Do Not Make These 8 Common Open House Mistakes

Warning Sign - OOPS!

Are you ready for the open house? You better be! Having an open house is not as easy as it may seem.  A lot of preparations must go into having a successful day open house.  Throwing a couple signs on the road and waiting will likely not yield results.  Make sure not to make these all too common mistakes

  • Neglected Curb Appeal. First impressions can make or break a deal.  I cannot stress that enough.  Pulling up to a house with bushes growing out of control, waist high grass, or un-shoveled sidewalks or driveways is an immediate turn off for buyers and will put you at an instant disadvantage.  It may seem trivial but mowing the lawn, trimming the bushes, cleaning the address letters, and power washing the facade will go a long way.
  • Clutter.
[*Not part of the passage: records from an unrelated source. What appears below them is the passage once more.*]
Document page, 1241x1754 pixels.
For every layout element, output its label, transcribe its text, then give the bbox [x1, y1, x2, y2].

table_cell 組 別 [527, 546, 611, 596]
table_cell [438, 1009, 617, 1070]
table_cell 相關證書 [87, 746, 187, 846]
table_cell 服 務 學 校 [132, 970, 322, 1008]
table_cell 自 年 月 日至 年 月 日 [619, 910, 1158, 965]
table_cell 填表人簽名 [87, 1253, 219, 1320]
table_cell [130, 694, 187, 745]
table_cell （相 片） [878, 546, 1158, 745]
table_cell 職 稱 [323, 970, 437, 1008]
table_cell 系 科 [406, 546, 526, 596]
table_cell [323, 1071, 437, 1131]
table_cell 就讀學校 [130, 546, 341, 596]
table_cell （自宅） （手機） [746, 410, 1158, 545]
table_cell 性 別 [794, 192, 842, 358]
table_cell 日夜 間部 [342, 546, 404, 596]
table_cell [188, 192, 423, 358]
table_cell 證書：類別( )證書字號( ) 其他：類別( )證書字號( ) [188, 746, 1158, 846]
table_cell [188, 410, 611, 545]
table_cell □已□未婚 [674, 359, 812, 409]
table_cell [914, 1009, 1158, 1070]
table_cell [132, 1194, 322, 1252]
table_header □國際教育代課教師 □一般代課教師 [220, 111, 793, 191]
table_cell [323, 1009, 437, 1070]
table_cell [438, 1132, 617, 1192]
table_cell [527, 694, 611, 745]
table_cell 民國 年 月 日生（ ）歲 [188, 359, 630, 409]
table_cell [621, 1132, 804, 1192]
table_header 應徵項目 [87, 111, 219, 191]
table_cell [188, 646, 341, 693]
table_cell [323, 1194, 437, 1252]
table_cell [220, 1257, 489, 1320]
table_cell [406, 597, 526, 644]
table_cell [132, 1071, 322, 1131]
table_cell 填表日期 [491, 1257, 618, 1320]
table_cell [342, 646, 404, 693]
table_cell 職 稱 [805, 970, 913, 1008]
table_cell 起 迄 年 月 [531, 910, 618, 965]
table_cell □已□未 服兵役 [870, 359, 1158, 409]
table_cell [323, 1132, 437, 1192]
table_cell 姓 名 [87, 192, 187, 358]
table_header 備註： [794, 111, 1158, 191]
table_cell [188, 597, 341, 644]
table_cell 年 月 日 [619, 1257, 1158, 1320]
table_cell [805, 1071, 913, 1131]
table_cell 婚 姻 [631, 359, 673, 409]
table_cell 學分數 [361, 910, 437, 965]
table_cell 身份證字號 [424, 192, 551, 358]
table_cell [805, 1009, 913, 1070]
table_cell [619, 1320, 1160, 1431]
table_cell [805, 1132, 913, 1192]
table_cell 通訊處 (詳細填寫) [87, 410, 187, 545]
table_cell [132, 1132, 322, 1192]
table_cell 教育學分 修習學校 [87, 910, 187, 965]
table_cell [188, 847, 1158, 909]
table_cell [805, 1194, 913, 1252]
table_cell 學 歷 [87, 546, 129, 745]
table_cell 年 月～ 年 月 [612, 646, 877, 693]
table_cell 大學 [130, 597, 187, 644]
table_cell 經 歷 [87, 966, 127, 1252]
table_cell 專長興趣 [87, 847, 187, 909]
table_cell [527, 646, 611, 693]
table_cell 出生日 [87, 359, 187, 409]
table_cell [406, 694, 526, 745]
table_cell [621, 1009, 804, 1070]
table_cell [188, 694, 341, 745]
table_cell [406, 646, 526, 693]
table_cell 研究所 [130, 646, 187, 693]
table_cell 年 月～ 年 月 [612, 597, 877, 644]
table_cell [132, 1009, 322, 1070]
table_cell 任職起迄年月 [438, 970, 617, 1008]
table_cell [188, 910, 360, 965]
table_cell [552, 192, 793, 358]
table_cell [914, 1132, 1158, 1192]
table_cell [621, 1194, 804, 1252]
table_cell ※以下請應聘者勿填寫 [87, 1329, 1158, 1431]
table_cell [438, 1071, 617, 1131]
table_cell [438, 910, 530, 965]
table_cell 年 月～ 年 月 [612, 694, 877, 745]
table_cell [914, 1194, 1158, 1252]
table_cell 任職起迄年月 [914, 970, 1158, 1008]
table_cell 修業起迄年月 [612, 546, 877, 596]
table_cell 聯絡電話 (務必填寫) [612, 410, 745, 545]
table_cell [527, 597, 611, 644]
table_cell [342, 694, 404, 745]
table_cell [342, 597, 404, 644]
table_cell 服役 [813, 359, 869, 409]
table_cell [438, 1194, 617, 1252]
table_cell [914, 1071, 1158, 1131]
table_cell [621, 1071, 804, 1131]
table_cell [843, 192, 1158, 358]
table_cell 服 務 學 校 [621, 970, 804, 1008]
Did I mention that first impressions matter? Seems obvious but you would be shocked at how many open houses I have attended and have not been able to navigate the rooms due to a mess!  It goes without saying but make sure all dirty clothes are nowhere in sight, put away dishes, and de-clutter areas of the house where you store the extra junk.  It will make the rooms look larger and nicer and will keep the potential buyers interested in going towards the next room instead of the front door.
  • Leaving Pets at Home. This is the perfect time for you to get out the leash and go for a nice, long walk (or drive in the winter).  Buyers do not want to view a home with constant barking or meowing in the background.  Some people are scared of animals and will not be able to pay any attention to your homes detail.  Remember, when there are less distractions, more attention will be paid to your home.
  • Foul Smells. Do not cook anything with a strong odor prior to an open house!  There is nothing quite as unpleasant as walking excitedly into a house only to get hit with a stench of fish.  If you have pets or smoke, make sure to take proper measures a couple days in advance to rid the house completely of the smell. A professional cleaning will go a long way. Pleasantly scented candles are also a good idea as they can sometimes mask minor smells.
  • Staying Home. Go away from your home. Far away.  I can’t tell you how uncomfortable it makes buyers to have the owner hovering over them during the tour.  Buyers like pointing out negatives and criticizing. They just do. They need space and the freedom to voice their concerns.  Having the seller under the same roof or going on and on about how great their house is will irritate the buyers and they will leave with a bad taste in their mouth.  Make sure your agent is present with marketing material on your behalf.  If you are selling by owner, pay a neighbor.  It is also quite emotional for sellers to part with their homes, and if they hear someone making critical comments, they will probably get defensive and nothing good will come of that.
  • Not Getting a Second Opinion. Many people do not do this but it is important.  Sellers are used to their house – the smells, lighting, image – and what seems presentable to an owner may not be to a third party.  Have a friend walk through your home and and provide you with constructive criticism.  While you may be used to a dim setting, a buyer will likely prefer an abundance of lighting and natural sunlight. You may not notice the paint that has been peeling for the last year but a buyer may be thinking water damage.
  • Not Depersonalizing. I usually get a strange look from my clients when I recommend this.  If possible, remove all photos, political statements, and religious art.  The idea is for the buyers to see your home as theirs.  Walking into a house filled with family photos is putting the seller at the center of attention.  I don’t want the potential buyers being distracted with how beautiful the sellers family is or where they went on vacation.  The buyers should be focusing on the the finishes and amenities of the house and imagining themselves living their.  Leaving political or religious articles can contrast with the buyers beliefs and while that should not be factored into their decision, it can sometimes leave a negative impression.
  • Forgetting to Put Away Jewelry and Valuable. This one is self-explanatory.  Don’t get robbed.